Perhaps we should name our seasons after what actually happens, as the Egyptians did.
We were traipsing through the forbidden woods just after dawn, talking too much probably, headed towards the high bank overlooking that bend in the river we’ve been documenting throughout the seasons for over eight years now. Jim Olive, our boss photographer, was not available so the assistant photog was leading the way down the shadowy dirt path, accompanied by a backup assistant.
The big woods were forbidden, still, because the private conservancy that manages our public park decided several years ago for dubious reasons that the paths through these lovely woods were closed, throwing up threatening signs, wire fencing, and piles of cut tree trunks and branches.
In rebellious response, someone recently had blocked out the “Not” on the “Do Not Enter” sign.
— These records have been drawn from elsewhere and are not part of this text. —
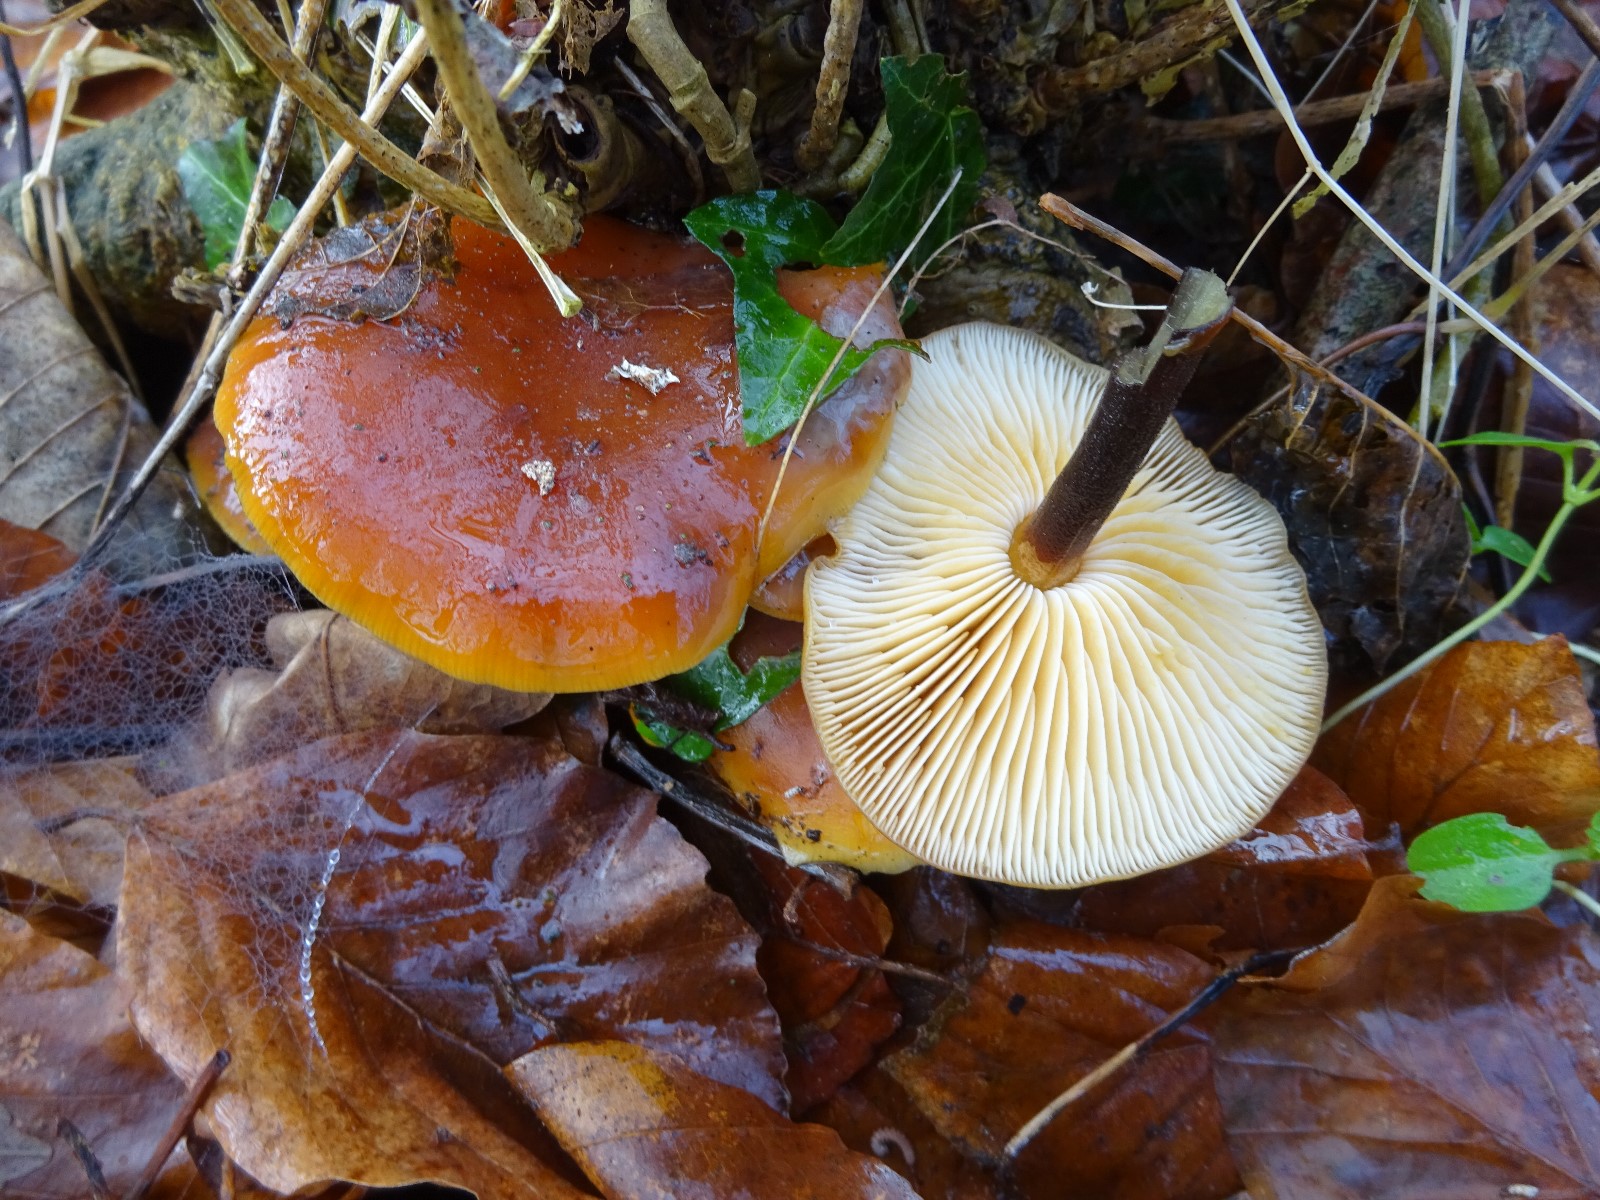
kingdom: Fungi
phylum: Basidiomycota
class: Agaricomycetes
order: Agaricales
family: Physalacriaceae
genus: Flammulina
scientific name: Flammulina velutipes
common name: gul fløjlsfod
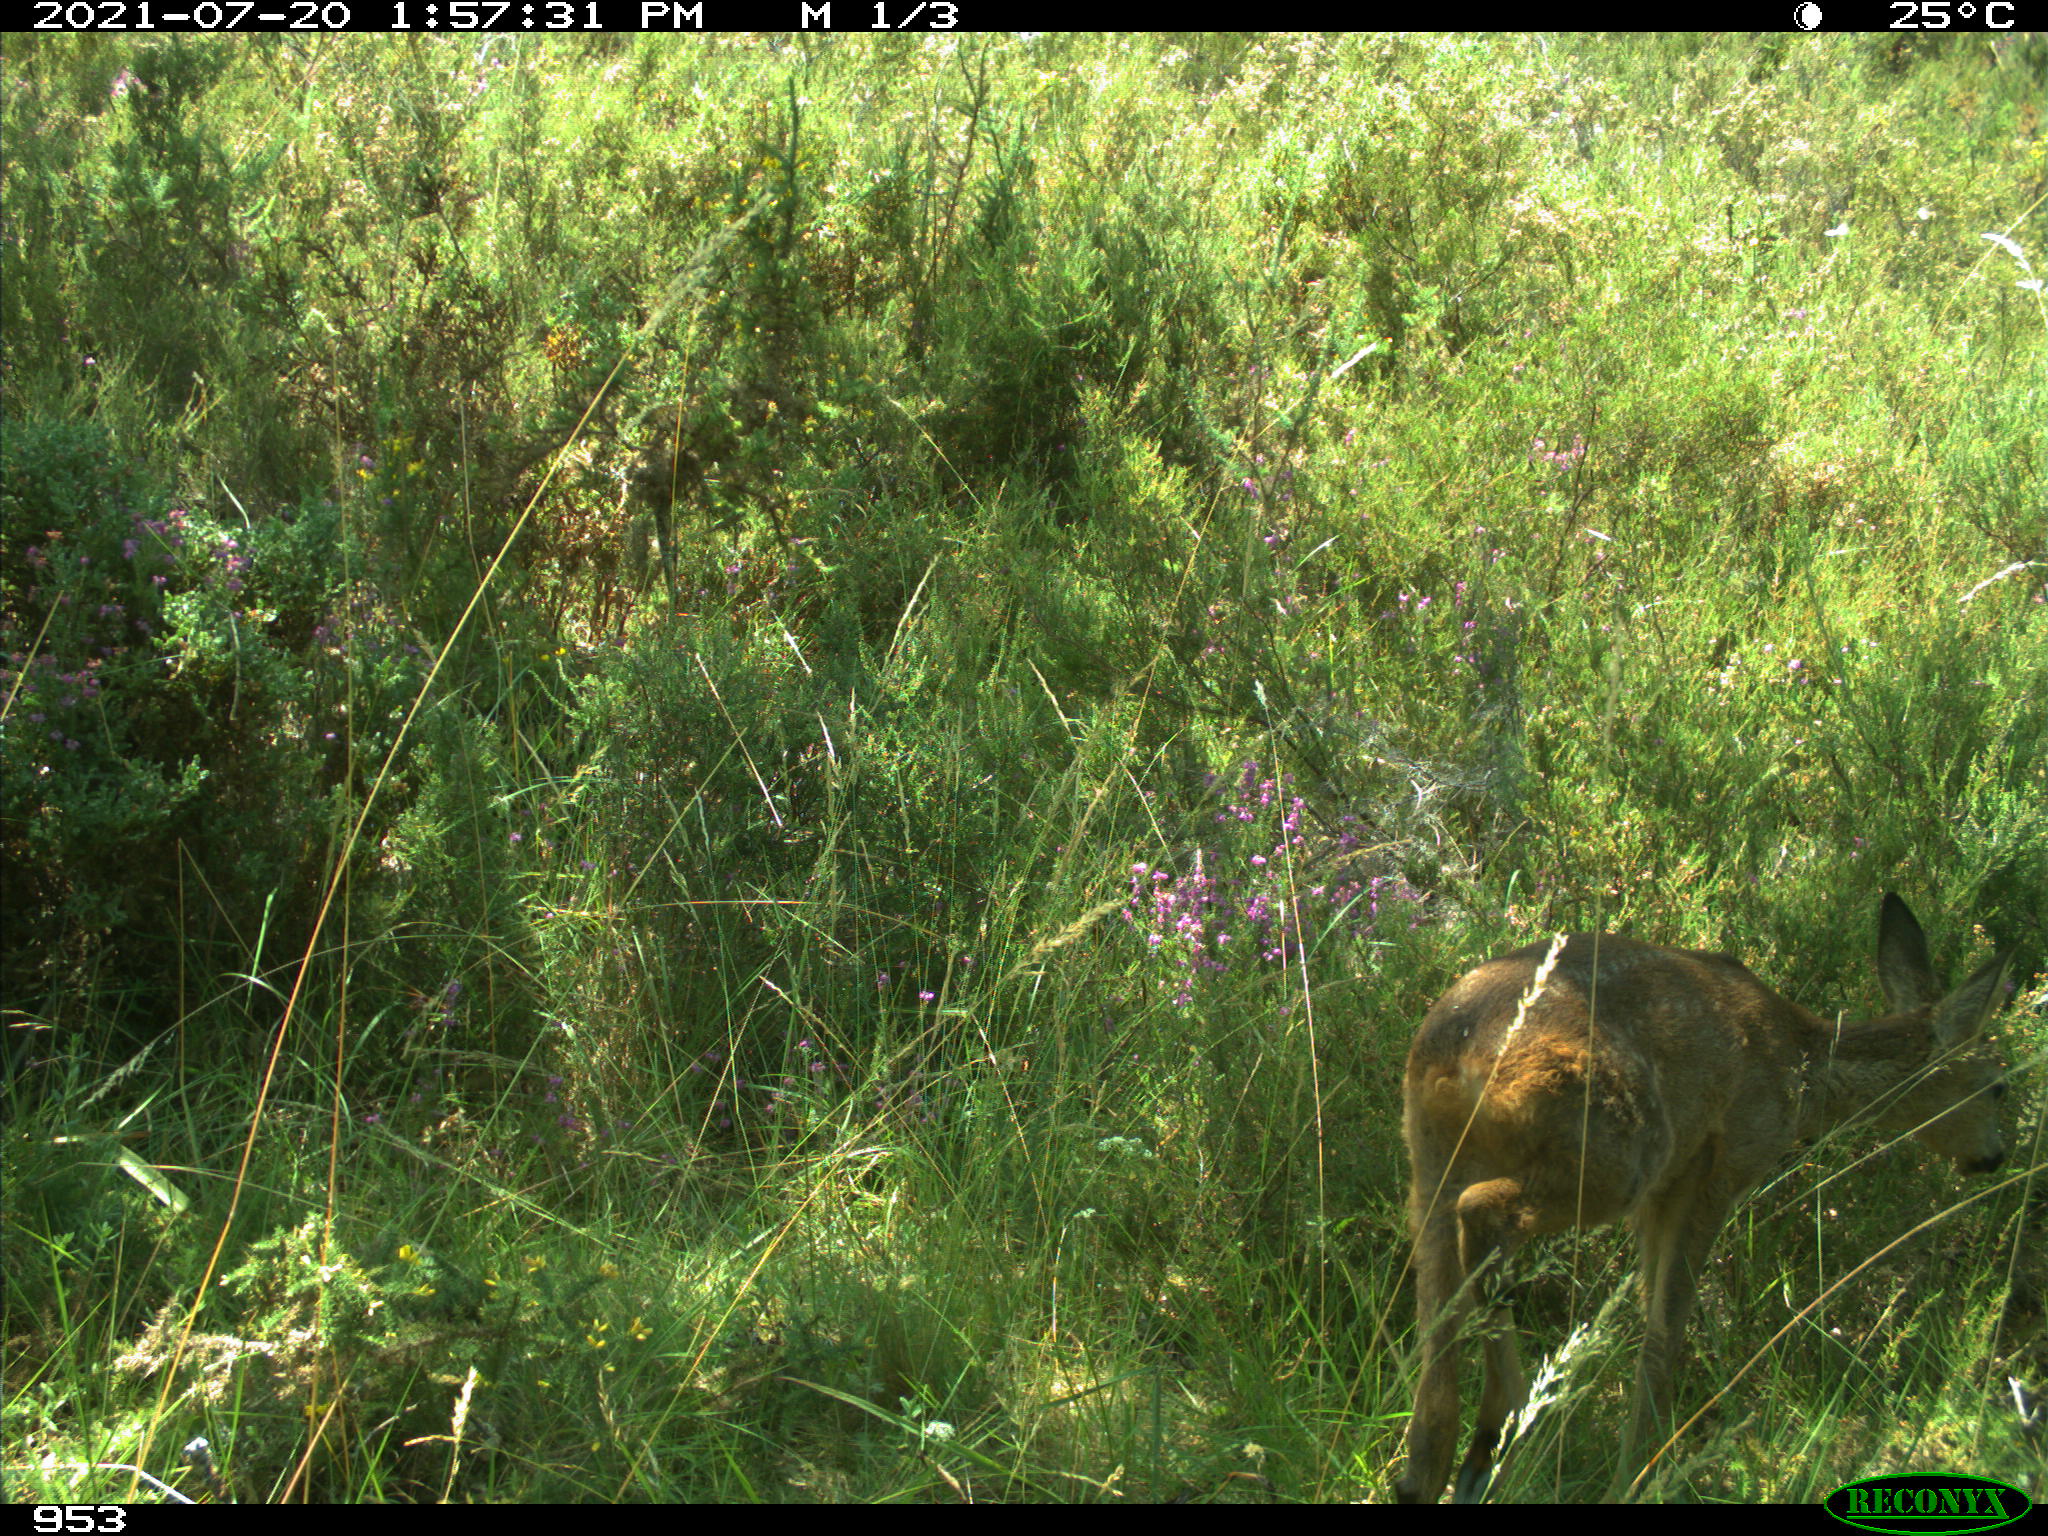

The simple path, as always, was well maintained by anonymous volunteers and well used by walkers, runners, and other creatures.
The flow was fairly high – over 1,000 cubic feet per second (cfs), far above median flow of about 150 cfs. There had been some rain earlier, and now the US Army Corps of Engineers was releasing the impounded stormwater from the normally dry federal dams upstream.
We were talking so much because we were exchanging memories. We both had had the privilege of growing up playing in the woods and on the banks of the dreamy bayou, losing our shoes in the quicksandy banks, daring to cross the stream, carefully, arms out, on a massive fallen tree; watching out for water moccasins and catfish, picking dewberries, telling secrets. Everyone should have the opportunity to experience and enjoy the wild bayou and its wondrous woods, which is one big reason why this great public park is so important.
Wildness in the City
In a conversation not too long ago, someone asked what was wrong with private park conservancies since they raise so much money to help public parks. Certainly we are grateful for the private support given to parks and for the hard work of the private staff. But private conservancies are private, unaccountable to the public. And their job is to raise money and spend it on projects. If they don’t do that, they can’t justify their jobs. Which can sometimes lead to doing projects when it might be best to let a park just be. And in fact, research has shown that city dwellers derive the most benefit from access to “wildness” in the city.